P174

B. Ilic*a (Dr), D. Marica (Dr), S. Popevica (Dr), M. Grujicb (Dr), A. Zecevicb (Dr)

a Faculty of Medicine, University of Belgrade, Clinic for Pulmonology, University Clinical Center of Serbia, Belgrade, SERBIA ; b Clinic for Pulmonology, University Clinical Center of Serbia, Belgrade, SERBIA

* ilicbranislav@yahoo.com

Introduction: Lymphocytic pleuritis most often occurs as a part of other diseases and conditions such as tuberculosis, malignancies, systemic connective tissue diseases or post-coronary artery bypass graft surgery. Diagnosis of pleural effusion often requires a multidisciplinary approach and diagnosis of idiopathic pleuritis is made only after the exclusion of all known etiological causes.

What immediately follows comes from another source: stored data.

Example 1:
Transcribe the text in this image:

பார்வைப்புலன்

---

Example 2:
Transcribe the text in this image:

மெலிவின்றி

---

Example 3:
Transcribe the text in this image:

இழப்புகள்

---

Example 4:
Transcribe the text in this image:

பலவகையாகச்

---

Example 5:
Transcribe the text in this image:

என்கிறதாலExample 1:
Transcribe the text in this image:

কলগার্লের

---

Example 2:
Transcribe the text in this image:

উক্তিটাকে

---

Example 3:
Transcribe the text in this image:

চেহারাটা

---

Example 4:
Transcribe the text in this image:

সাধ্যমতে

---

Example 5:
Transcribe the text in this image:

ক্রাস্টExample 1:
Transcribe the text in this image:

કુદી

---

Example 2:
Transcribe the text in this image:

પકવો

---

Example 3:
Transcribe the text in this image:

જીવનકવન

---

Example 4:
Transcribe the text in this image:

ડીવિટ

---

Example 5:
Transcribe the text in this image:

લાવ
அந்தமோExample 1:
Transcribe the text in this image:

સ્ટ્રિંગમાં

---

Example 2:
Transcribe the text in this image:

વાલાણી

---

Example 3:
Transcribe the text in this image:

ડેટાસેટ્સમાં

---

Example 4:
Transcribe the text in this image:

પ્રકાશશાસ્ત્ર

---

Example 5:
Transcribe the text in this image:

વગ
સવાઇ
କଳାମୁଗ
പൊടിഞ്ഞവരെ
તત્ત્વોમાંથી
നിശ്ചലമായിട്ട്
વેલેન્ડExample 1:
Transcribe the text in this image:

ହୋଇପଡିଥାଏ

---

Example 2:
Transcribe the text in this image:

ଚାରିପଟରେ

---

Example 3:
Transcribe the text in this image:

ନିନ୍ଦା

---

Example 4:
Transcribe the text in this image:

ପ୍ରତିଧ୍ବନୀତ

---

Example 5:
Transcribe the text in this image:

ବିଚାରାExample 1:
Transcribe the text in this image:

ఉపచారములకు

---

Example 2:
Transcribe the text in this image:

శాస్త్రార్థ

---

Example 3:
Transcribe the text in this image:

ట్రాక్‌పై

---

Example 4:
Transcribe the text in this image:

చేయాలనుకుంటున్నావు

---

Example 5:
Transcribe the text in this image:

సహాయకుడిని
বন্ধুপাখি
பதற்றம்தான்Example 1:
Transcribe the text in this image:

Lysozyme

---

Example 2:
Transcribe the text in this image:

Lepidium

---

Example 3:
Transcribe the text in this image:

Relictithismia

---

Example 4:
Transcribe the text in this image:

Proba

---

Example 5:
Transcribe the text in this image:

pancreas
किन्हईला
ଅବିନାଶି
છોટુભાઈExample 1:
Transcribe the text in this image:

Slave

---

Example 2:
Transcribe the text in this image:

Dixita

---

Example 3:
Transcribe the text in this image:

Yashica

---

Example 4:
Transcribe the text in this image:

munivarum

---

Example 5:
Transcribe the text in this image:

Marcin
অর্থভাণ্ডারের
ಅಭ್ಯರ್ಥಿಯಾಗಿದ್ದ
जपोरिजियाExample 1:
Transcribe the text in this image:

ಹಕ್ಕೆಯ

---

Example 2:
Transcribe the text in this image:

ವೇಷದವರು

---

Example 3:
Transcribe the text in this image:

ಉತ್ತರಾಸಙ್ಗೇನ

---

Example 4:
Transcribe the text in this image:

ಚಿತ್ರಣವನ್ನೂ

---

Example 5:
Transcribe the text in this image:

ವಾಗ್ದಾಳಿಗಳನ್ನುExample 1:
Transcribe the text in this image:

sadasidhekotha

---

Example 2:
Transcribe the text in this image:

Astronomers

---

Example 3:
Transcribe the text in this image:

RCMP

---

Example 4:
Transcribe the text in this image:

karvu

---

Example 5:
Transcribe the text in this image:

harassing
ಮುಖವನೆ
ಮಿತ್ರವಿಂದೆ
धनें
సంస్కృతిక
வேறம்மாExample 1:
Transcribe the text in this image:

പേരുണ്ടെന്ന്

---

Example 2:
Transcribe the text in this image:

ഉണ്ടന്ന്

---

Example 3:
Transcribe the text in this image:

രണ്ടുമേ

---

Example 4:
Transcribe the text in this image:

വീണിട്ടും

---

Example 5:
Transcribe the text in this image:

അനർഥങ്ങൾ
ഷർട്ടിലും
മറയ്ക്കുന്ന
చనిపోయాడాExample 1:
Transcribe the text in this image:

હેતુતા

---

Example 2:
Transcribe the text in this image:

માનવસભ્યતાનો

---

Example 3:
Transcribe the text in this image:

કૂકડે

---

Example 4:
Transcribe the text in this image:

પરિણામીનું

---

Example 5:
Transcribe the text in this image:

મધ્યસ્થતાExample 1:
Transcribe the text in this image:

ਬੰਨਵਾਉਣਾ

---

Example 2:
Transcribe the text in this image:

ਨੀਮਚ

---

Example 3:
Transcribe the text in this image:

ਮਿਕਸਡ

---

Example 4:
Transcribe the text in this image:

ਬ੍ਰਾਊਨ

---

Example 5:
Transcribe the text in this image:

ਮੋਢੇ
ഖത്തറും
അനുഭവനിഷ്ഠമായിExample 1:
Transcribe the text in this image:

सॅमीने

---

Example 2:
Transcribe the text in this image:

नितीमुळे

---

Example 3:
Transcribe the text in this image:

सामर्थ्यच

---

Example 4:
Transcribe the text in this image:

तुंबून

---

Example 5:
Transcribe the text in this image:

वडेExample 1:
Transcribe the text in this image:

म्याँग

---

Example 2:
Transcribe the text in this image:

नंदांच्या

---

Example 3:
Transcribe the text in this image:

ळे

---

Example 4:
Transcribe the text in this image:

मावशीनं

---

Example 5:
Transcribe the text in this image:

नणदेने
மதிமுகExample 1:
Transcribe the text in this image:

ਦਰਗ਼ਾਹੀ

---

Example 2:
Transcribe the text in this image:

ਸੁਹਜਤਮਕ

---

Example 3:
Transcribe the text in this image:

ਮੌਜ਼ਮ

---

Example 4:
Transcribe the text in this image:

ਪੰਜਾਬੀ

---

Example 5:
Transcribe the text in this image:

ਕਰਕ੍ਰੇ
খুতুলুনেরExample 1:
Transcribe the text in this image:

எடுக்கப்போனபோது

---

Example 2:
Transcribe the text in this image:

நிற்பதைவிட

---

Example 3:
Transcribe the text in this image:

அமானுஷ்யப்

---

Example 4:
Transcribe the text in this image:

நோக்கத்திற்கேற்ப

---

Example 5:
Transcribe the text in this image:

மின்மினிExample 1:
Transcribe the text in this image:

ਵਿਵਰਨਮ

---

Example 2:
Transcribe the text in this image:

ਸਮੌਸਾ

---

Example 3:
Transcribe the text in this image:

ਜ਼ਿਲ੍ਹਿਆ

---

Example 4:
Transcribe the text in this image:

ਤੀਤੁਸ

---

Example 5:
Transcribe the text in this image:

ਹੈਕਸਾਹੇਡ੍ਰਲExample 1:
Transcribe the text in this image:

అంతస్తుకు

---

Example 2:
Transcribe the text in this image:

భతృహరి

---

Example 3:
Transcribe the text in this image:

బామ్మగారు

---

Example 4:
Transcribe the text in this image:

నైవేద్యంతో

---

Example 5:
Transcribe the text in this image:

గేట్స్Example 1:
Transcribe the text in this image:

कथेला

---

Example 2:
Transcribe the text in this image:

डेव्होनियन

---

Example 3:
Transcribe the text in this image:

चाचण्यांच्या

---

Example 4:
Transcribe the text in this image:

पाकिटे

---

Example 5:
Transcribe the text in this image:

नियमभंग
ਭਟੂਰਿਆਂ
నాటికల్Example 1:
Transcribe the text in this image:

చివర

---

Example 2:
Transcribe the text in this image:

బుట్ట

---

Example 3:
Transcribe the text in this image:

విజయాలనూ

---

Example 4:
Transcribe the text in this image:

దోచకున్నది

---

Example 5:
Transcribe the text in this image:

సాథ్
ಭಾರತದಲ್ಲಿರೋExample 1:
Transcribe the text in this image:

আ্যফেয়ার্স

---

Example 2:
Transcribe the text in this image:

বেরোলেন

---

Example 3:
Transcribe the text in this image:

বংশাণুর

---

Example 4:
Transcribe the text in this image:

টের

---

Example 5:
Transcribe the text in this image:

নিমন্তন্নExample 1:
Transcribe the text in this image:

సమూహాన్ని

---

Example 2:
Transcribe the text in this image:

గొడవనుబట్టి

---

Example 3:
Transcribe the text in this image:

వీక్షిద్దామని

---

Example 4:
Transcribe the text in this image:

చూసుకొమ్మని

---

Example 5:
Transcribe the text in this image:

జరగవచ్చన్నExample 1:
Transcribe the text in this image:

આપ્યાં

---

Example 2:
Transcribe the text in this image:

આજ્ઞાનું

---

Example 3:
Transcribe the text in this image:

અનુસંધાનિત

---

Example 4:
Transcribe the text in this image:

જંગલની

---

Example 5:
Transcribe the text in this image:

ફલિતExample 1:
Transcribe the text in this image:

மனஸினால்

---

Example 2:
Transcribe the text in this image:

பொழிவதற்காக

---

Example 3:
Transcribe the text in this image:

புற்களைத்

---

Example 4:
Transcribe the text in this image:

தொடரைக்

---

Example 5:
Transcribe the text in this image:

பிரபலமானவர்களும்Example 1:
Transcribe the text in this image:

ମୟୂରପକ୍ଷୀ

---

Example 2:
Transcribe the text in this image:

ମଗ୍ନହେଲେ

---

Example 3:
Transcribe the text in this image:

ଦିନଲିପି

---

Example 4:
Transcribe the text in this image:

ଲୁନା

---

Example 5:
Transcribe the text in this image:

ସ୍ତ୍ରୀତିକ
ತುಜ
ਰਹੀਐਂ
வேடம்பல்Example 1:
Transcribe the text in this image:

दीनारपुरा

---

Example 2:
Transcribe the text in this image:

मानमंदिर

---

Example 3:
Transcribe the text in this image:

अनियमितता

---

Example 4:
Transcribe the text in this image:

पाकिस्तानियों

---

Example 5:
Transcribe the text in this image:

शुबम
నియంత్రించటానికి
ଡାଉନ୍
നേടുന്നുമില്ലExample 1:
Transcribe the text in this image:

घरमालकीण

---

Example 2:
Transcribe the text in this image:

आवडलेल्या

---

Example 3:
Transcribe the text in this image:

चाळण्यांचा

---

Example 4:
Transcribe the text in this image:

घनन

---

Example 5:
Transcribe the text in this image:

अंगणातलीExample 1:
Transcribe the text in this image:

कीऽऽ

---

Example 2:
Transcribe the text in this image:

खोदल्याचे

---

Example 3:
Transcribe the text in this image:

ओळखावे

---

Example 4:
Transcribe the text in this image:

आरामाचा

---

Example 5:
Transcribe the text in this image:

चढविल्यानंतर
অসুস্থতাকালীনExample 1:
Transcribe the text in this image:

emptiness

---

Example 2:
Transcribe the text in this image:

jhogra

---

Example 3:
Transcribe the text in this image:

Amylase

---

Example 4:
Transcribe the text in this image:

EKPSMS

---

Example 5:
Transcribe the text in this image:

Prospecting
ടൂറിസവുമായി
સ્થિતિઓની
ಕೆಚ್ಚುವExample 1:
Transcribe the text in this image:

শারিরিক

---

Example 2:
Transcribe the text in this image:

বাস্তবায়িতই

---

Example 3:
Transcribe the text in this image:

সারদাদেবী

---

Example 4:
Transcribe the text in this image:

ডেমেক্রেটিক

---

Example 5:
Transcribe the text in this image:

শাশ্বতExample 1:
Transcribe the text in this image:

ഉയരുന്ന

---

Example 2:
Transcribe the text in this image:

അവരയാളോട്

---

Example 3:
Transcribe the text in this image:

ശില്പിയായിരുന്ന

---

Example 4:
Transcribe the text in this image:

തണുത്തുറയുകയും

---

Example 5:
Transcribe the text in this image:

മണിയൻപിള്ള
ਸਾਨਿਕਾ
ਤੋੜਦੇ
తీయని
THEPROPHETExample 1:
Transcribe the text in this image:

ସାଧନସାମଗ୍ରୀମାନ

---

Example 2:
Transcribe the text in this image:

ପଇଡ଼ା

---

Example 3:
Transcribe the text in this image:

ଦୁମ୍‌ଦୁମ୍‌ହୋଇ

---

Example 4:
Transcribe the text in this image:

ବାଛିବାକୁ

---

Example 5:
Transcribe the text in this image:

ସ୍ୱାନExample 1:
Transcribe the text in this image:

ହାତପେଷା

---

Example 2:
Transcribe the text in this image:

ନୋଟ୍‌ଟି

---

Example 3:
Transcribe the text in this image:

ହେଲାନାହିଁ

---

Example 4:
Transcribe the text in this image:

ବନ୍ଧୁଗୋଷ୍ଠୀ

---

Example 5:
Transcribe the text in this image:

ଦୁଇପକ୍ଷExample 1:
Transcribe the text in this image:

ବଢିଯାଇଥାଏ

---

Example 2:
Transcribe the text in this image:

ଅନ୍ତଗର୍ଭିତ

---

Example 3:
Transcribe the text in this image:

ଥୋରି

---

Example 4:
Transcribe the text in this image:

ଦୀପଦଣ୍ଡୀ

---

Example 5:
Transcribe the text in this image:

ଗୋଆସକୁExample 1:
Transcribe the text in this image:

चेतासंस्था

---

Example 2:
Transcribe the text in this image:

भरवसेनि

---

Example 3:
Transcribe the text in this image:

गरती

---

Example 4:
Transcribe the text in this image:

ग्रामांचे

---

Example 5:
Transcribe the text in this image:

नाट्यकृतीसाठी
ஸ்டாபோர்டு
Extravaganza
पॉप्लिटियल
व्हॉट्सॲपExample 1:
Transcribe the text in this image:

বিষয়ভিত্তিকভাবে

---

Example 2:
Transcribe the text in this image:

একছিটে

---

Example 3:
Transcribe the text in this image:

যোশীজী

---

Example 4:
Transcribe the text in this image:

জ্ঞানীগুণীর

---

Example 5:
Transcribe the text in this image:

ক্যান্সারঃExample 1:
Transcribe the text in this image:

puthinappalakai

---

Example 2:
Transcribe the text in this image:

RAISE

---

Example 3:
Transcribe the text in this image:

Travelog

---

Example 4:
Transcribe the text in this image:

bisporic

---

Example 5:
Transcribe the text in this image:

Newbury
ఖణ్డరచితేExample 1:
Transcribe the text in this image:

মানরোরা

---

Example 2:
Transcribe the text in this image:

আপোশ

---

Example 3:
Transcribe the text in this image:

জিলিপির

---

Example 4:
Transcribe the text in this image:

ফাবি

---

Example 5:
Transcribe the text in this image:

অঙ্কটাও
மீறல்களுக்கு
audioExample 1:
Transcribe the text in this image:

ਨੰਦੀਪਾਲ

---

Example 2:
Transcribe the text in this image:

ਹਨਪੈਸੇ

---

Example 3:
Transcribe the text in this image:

Case report: We present a case of a male patient, 46 years old, without previous chronic diseases, who came to our department due to a dry cough and increased fatigue that lasts for about 6 months. The chest X-ray showed bilateral pleural effusion, which was confirmed by MSCT of the chest, where massive bilateral pleural effusion, diffuse thickening of the parietal pleura and a small pericardial effusion were observed. Diagnostic thoracentesis initially obtained 1500 ml of serous effusion, biochemical characteristics of exudate, cytological findings are predominantly lymphocytes and mesothelial cells, no malignant cells were observed. Bacteriological and mycobacteriological analysis of effusion were negative. Extensive additional non-invasive diagnostics were then performed, which excluded immune disease, hematological/lymphoproliferative disease, tuberculosis. Bronchological examination excluded any pathological process in the tracheobronchial tree. A percutaneous biopsy of the parietal pleura was performed, followed by VATS thoracoscopy, and the pathohistological findings showed diffuse lymphocytic infiltration of the parietal pleura, excluded hematological disease and IgG4-related disease. Based on the performed diagnosis, it was concluded that it is most likely idiopathic lymphocytic pleuritis. Prednisone therapy was started with 40 mg daily with a gradual dose reduction. After 6 months of therapy there was a complete regression of pleural effusion, and the patient was referred to a regular control regimen.

Conclusion: Idiopathic lymphocytic pleuritis is a rare, immunosuppressant-responsive form of this disease and the diagnosis is made by excluding the known causes of this disease.